== Data provided ==

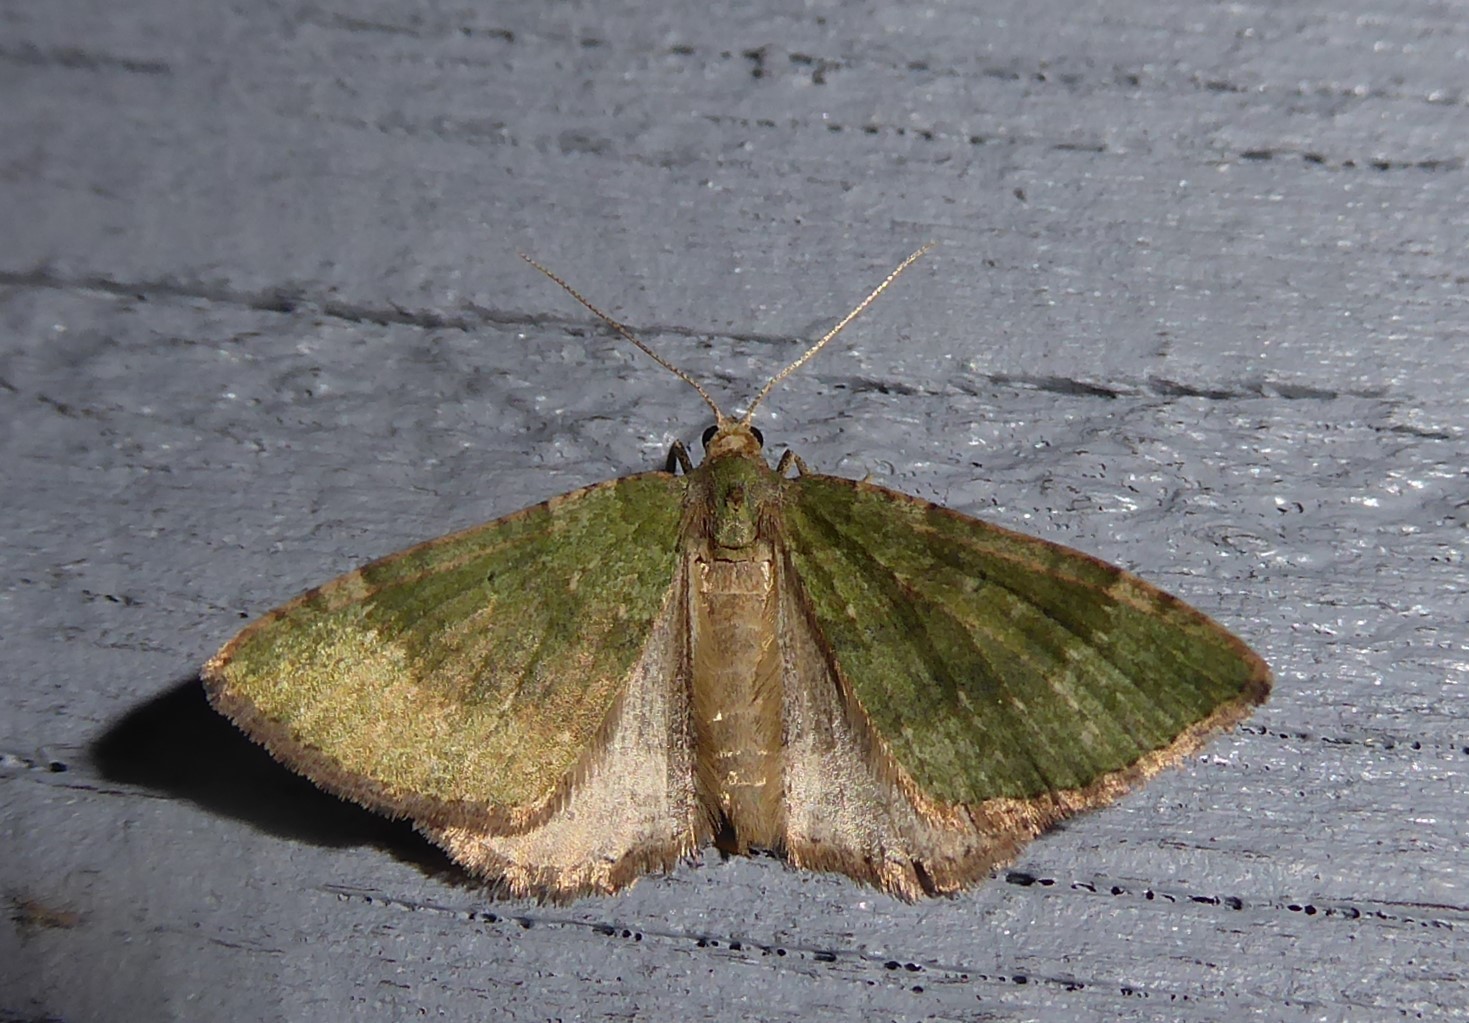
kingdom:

===
== Data provided ==

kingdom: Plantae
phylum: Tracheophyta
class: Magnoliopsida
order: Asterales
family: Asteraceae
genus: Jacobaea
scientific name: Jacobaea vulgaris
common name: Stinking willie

===
== Data provided ==

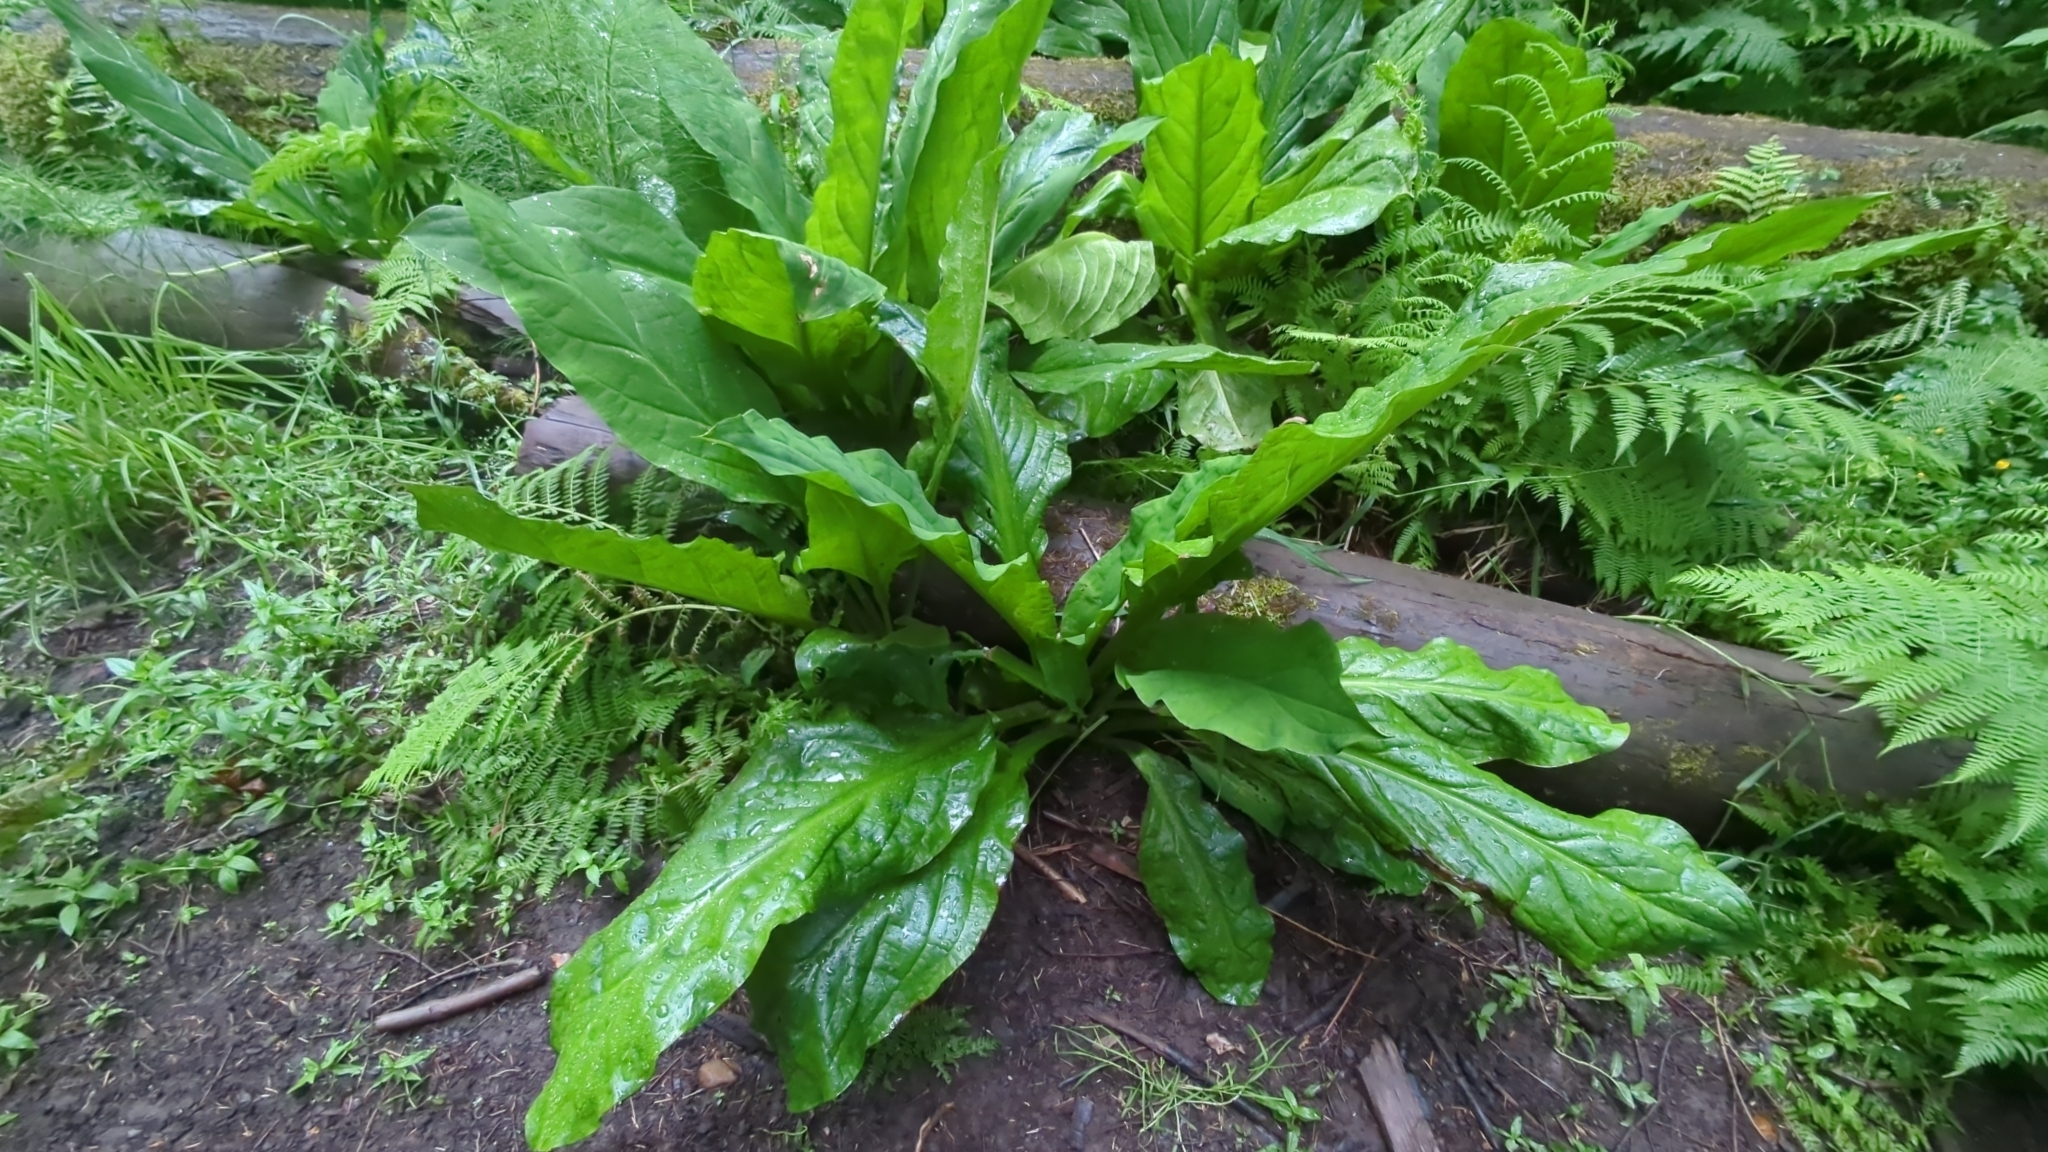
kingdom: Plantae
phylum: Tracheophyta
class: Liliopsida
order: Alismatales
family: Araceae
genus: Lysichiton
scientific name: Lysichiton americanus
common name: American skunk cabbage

===

What is needed:
How many lines of the data above contain the string "name"? Reply with the number alone.

Output below:
4